Cortical activity not only oscillates in time (e.g., alpha-band) but also displays monotonic phase shifts over space. During visual tasks, these traveling waves (TWs) have been described in visual cortex and related regions over a range of spatial scales, from columns in V1 to global cortex using MEG/EEG measures. The waves indicate a dominance of low *spatial* frequency components i.e., large-scale patterns of activity from millimetres to decimetres. In visual neuroscience, the method of differencing between experimental conditions and use of source localization techniques tend to emphasize local foci of activity, limited only by the measurements' spatial resolution. The implied spatial frequency spectrum peaks at higher frequencies.

Previous analyses of cortical activity have revealed an approximately 1/(f^m) spatial spectrum, where the positive exponent m varies depending on whether the observations are (a) at the cortical surface (e.g., ECoG) or (b) extra-cranial (e.g., EEG).
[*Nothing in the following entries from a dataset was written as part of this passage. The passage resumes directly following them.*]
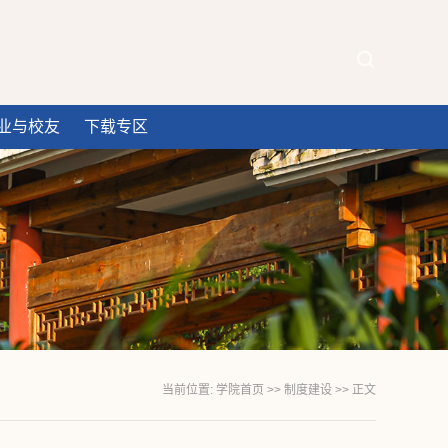
业与校友
下载专区
当前位置:
学院首页
>>
制度建设
>> 正文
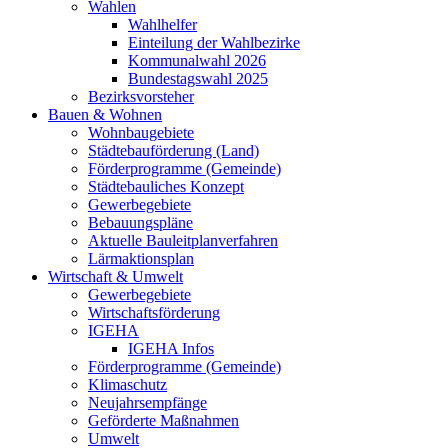
Wahlen
Wahlhelfer
Einteilung der Wahlbezirke
Kommunalwahl 2026
Bundestagswahl 2025
Bezirksvorsteher
Bauen & Wohnen
Wohnbaugebiete
Städtebauförderung (Land)
Förderprogramme (Gemeinde)
Städtebauliches Konzept
Gewerbegebiete
Bebauungspläne
Aktuelle Bauleitplanverfahren
Lärmaktionsplan
Wirtschaft & Umwelt
Gewerbegebiete
Wirtschaftsförderung
IGEHA
IGEHA Infos
Förderprogramme (Gemeinde)
Klimaschutz
Neujahrsempfänge
Geförderte Maßnahmen
Umwelt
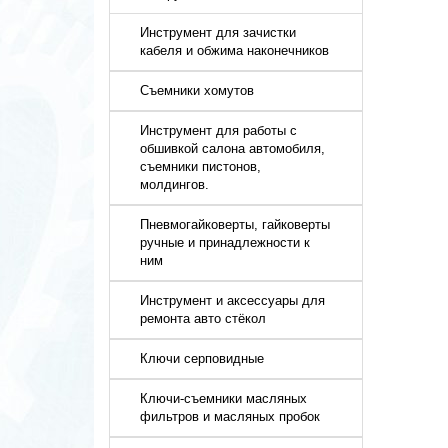
Инструмент для зачистки
кабеля и обжима наконечников
Съемники хомутов
Инструмент для работы с
обшивкой салона автомобиля,
съемники пистонов,
молдингов.
Пневмогайковерты, гайковерты
ручные и принадлежности к
ним
Инструмент и аксессуары для
ремонта авто стёкол
Ключи серповидные
Ключи-съемники масляных
фильтров и масляных пробок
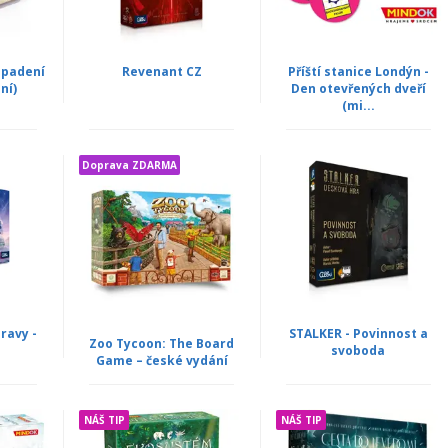
epadení
Revenant CZ
Příští stanice Londýn -
ní)
Den otevřených dveří
(mi...
Doprava ZDARMA
ravy -
STALKER - Povinnost a
Zoo Tycoon: The Board
svoboda
Game – české vydání
NÁŠ TIP
NÁŠ TIP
Spectra may differ due to the spacing of electrodes—finer sampling in (a) giving smaller m and a higher cut-off for the minimum measurable spatial frequency. These measurement effects de-emphasize large-scale patterns. The volume conduction effects in (b) give larger m and emphasize large-scale patterns. In either case, the measured cortical activity is dominated by low spatial frequency components (hence 1/(f^m) within the measurable spectrum), more consistent with TW activity and less with foci of activation in real-time signal.
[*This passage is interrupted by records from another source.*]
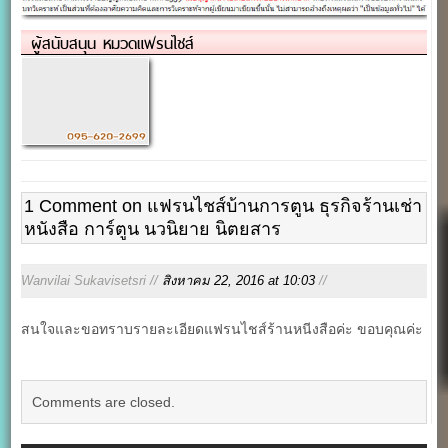
ผู้สนับสนุน หมวดแฟรนไชส์
1 Comment on แฟรนไชส์บ้านการตูน ธุรกิจร้านเช่า
หนังสือ การ์ตูน นวนิยาย นิตยสาร
Wanvilai Sukavisetsri //
สิงหาคม 22, 2016 at 10:03
//
สนใจและขอทราบรายละเอียดแฟรนไชส์ร้านหนีงสือค่ะ ขอบคุณค่ะ
Comments are closed.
We sought to clarify the relation between observed TWs and focal activations by simultaneous measurement of spatio-temporal dynamics at two different spatial scales, i.e., depth (sEEG) and surface (ECoG) cortical contacts, while participants (n=9) performed a visual categorization task. Estimation of the spatial frequency spectrum in sEEG and ECoG is hampered by the shape of the cortex and contacts' spacing. The spatio-temporal dynamics for each set of contacts was decomposed into spatial and temporal modes using singular value decomposition. From these components we computed the spatial frequency spectra of the activity. sEEG and ECoG components with the lowest spatial frequencies accounted for more variance in the signal than high spatial frequency components. The quantified spectra are consistent with dominance of TWs over focal activations.